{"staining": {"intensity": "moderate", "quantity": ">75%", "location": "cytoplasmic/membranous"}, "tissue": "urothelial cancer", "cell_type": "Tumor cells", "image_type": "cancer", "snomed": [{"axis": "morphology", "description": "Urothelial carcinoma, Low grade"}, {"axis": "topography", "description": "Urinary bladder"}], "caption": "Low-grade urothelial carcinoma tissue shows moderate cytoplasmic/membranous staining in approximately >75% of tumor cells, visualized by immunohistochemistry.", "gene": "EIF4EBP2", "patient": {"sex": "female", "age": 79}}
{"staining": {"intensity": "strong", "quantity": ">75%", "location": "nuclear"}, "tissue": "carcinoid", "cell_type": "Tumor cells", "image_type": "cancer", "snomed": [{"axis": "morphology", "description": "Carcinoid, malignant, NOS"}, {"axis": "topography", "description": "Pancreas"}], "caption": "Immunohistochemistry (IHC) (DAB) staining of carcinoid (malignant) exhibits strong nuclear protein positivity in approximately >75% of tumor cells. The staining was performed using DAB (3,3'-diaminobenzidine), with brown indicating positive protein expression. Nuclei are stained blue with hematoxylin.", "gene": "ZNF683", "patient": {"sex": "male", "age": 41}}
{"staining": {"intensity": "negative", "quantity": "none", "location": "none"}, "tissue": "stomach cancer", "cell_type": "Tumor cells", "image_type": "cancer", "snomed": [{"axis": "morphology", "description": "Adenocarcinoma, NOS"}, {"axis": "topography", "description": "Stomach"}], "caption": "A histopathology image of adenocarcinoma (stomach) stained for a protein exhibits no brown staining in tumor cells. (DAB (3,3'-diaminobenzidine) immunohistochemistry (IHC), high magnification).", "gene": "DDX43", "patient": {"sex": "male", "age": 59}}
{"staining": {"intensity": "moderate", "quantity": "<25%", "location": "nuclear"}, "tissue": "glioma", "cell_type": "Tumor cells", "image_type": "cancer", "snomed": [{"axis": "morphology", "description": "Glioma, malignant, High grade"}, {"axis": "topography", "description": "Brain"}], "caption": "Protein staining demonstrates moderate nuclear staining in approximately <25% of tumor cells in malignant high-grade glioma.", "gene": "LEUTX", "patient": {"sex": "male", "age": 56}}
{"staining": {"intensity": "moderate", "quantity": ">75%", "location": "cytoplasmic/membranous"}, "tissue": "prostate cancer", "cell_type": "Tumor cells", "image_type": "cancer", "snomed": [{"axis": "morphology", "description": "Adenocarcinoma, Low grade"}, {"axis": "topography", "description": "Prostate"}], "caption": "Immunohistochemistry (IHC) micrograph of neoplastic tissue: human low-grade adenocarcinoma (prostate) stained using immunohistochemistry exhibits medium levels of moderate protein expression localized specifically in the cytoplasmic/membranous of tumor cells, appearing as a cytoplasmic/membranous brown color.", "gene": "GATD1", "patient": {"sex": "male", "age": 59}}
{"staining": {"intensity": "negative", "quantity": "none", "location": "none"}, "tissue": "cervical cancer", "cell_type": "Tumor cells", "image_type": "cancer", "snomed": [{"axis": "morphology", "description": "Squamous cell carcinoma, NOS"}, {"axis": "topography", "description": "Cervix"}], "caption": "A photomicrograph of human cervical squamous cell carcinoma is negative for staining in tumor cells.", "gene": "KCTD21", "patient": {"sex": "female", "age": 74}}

__What to work on__
What is needed is an exact copy of all the records.

__Exercise answer__
{"staining": {"intensity": "moderate", "quantity": ">75%", "location": "cytoplasmic/membranous"}, "tissue": "urothelial cancer", "cell_type": "Tumor cells", "image_type": "cancer", "snomed": [{"axis": "morphology", "description": "Urothelial carcinoma, Low grade"}, {"axis": "topography", "description": "Urinary bladder"}], "caption": "Low-grade urothelial carcinoma tissue shows moderate cytoplasmic/membranous staining in approximately >75% of tumor cells, visualized by immunohistochemistry.", "gene": "EIF4EBP2", "patient": {"sex": "female", "age": 79}}
{"staining": {"intensity": "strong", "quantity": ">75%", "location": "nuclear"}, "tissue": "carcinoid", "cell_type": "Tumor cells", "image_type": "cancer", "snomed": [{"axis": "morphology", "description": "Carcinoid, malignant, NOS"}, {"axis": "topography", "description": "Pancreas"}], "caption": "Immunohistochemistry (IHC) (DAB) staining of carcinoid (malignant) exhibits strong nuclear protein positivity in approximately >75% of tumor cells. The staining was performed using DAB (3,3'-diaminobenzidine), with brown indicating positive protein expression. Nuclei are stained blue with hematoxylin.", "gene": "ZNF683", "patient": {"sex": "male", "age": 41}}
{"staining": {"intensity": "negative", "quantity": "none", "location": "none"}, "tissue": "stomach cancer", "cell_type": "Tumor cells", "image_type": "cancer", "snomed": [{"axis": "morphology", "description": "Adenocarcinoma, NOS"}, {"axis": "topography", "description": "Stomach"}], "caption": "A histopathology image of adenocarcinoma (stomach) stained for a protein exhibits no brown staining in tumor cells. (DAB (3,3'-diaminobenzidine) immunohistochemistry (IHC), high magnification).", "gene": "DDX43", "patient": {"sex": "male", "age": 59}}
{"staining": {"intensity": "moderate", "quantity": "<25%", "location": "nuclear"}, "tissue": "glioma", "cell_type": "Tumor cells", "image_type": "cancer", "snomed": [{"axis": "morphology", "description": "Glioma, malignant, High grade"}, {"axis": "topography", "description": "Brain"}], "caption": "Protein staining demonstrates moderate nuclear staining in approximately <25% of tumor cells in malignant high-grade glioma.", "gene": "LEUTX", "patient": {"sex": "male", "age": 56}}
{"staining": {"intensity": "moderate", "quantity": ">75%", "location": "cytoplasmic/membranous"}, "tissue": "prostate cancer", "cell_type": "Tumor cells", "image_type": "cancer", "snomed": [{"axis": "morphology", "description": "Adenocarcinoma, Low grade"}, {"axis": "topography", "description": "Prostate"}], "caption": "Immunohistochemistry (IHC) micrograph of neoplastic tissue: human low-grade adenocarcinoma (prostate) stained using immunohistochemistry exhibits medium levels of moderate protein expression localized specifically in the cytoplasmic/membranous of tumor cells, appearing as a cytoplasmic/membranous brown color.", "gene": "GATD1", "patient": {"sex": "male", "age": 59}}
{"staining": {"intensity": "negative", "quantity": "none", "location": "none"}, "tissue": "cervical cancer", "cell_type": "Tumor cells", "image_type": "cancer", "snomed": [{"axis": "morphology", "description": "Squamous cell carcinoma, NOS"}, {"axis": "topography", "description": "Cervix"}], "caption": "A photomicrograph of human cervical squamous cell carcinoma is negative for staining in tumor cells.", "gene": "KCTD21", "patient": {"sex": "female", "age": 74}}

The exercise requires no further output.